Moving on to the upcoming elections - voters in the EU will elect a new Parliament on 6-9 June, and it is broadly anticipated that there will be a shift to the political right in terms of the composition of the parliament. That means the anti-rights movement you’ve described is growing. We’re aware of what’s happening, we’ve observed what’s happening, we’re talking about what’s happening, but it’s still happening. What can the European Parliament do in its new term to stand up for equal rights? Can it do anything?

We need to really focus on educating the general public on this debate, about why the rights of LGBTI people - to live and love freely - why this is a question of fundamental rights, of life or death for many people. Literally. Having to hide who you are can be detrimental to mental and physical health.

We need to show the positive stories of why gender-affirming healthcare is important and relevant for trans people. We need to show the positive stories of rainbow families and why it’s necessary to have the right for children to have their parents recognised across the EU.

The anti-rights groups and anti-gender people have been going out with these counter narratives, picking out rare cases of people who have regretted transitioning, picking out dubious clinicians who go against the majority consensus of medical opinion. We need to re-communicate everything we’ve built for the past 40 years - the facts, science and statistics are on our side - because people need to hear it again. We need to repeat why fundamental rights for all are important.

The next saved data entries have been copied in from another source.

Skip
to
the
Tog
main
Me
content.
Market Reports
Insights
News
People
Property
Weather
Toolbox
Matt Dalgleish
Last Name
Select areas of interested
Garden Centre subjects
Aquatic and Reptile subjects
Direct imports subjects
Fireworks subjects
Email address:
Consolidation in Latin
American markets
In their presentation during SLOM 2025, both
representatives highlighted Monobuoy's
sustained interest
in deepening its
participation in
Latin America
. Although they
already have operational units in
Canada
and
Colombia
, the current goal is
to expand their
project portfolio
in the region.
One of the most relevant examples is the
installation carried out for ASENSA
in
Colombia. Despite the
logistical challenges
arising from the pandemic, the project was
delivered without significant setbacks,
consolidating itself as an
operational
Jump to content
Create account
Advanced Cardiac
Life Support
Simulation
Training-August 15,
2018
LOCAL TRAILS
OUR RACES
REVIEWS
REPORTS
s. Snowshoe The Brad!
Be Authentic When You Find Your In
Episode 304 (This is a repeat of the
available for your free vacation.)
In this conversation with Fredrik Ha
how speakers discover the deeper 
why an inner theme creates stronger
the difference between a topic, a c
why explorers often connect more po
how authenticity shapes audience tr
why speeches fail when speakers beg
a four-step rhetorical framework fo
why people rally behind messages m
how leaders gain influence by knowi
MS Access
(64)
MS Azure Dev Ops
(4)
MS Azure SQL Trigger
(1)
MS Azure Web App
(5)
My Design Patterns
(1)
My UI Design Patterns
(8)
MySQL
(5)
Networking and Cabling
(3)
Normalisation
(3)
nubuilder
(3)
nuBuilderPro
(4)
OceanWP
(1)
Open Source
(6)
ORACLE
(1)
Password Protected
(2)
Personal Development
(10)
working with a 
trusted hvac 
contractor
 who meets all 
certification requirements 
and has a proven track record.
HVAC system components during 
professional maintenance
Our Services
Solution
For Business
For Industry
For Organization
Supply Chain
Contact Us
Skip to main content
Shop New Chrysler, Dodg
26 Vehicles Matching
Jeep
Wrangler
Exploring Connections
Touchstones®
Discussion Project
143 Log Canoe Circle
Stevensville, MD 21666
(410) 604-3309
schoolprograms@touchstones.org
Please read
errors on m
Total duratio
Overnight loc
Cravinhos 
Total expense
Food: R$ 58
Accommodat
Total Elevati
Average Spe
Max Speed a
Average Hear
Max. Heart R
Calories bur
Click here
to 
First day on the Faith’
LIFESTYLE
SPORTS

Some people would argue that LGBT+ rights in the present day have been ‘captured’ as an issue by the political left, that LGBT+ rights are owned by one part of the political spectrum, which plays into the divisive culture wars we’ve touched on. So in terms of re-communicating, how do we communicate the message of equality from a perspective that isn’t seen as belonging to one political family? As someone from the broad European Centre, what do you see as the argument for LGBT+ rights that isn’t necessarily a socialist argument or a left-wing argument - specifically how do we make the point to people on the centre-right that this is something they should be caring about as well?

For me as a social liberal it’s a question of giving the individual the right to be who they are, and not having their identity or personhood identified by structures such as family or class, but allowing each individual to decide who and what they are in our societies. It’s a basic foundation of liberalism that you start with the individual and not with families, church, class - it’s a question of individual freedoms and this should be a centrist, liberal, centre-right argument. I don’t believe all centre-right conservatives are church and family based, they are wanting to base their society on individual citizens and not on social classes. I think the far right have had an interest in painting LGBT+ rights as ‘left-wing’ and ‘Marxist’ and ‘weird’ in order to get more people to be against them, but the moderate centre-right should be reassured that this is about individual freedoms so as many people as possible can reach their full potential in life.

And finally - you’re leaving the European Parliament at the end of this term. What’s next for you?

I don’t know yet! I’d like to explore something in academia or at a think tank for a while. I don’t want to be a lobbyist for hire. I want to work for causes that I believe in, but I’m going to give myself some time to breathe and see where the future takes me.

The European elections will take place across all 27 EU Member States from 6 to 9 June 2024, and will return 720 legislators for the 2024-2029 parliamentary term.